What you will do: Write out everything from the start of the data below down to the line containing "Ciach, i wyrównał", including that line.
(Data records begins)
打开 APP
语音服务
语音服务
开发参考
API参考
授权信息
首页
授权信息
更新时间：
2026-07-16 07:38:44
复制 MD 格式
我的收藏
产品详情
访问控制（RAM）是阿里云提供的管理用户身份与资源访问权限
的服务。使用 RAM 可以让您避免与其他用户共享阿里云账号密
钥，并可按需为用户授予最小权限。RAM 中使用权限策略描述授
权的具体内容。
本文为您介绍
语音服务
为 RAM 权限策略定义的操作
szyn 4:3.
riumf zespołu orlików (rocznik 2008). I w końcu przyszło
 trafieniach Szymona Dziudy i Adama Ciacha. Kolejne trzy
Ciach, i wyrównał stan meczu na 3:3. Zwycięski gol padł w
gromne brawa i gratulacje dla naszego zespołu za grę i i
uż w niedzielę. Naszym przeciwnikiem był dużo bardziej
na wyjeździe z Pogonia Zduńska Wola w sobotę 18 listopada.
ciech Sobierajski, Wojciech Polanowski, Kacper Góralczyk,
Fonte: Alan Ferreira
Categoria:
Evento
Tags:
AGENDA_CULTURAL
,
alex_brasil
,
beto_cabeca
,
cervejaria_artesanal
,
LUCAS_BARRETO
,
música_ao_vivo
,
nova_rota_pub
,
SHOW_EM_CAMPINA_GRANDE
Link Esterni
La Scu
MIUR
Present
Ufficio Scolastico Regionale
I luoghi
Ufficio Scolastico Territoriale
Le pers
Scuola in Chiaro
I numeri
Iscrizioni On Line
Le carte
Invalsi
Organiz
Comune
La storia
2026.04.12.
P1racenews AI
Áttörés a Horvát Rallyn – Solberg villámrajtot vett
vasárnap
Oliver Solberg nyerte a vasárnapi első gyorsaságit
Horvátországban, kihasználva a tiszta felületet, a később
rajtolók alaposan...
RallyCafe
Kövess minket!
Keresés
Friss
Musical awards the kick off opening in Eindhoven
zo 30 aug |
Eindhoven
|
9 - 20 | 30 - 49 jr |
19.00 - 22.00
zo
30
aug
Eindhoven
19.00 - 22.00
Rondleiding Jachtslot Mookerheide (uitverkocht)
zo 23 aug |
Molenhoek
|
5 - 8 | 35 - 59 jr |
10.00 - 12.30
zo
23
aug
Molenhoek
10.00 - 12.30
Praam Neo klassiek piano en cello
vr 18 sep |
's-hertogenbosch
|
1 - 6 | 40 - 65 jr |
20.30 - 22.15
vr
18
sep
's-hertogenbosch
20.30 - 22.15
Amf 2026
(Data records ends)
Written solution:
打开 APP
语音服务
语音服务
开发参考
API参考
授权信息
首页
授权信息
更新时间：
2026-07-16 07:38:44
复制 MD 格式
我的收藏
产品详情
访问控制（RAM）是阿里云提供的管理用户身份与资源访问权限
的服务。使用 RAM 可以让您避免与其他用户共享阿里云账号密
钥，并可按需为用户授予最小权限。RAM 中使用权限策略描述授
权的具体内容。
本文为您介绍
语音服务
为 RAM 权限策略定义的操作
szyn 4:3.
riumf zespołu orlików (rocznik 2008). I w końcu przyszło
 trafieniach Szymona Dziudy i Adama Ciacha. Kolejne trzy
Ciach, i wyrównał stan meczu na 3:3. Zwycięski gol padł w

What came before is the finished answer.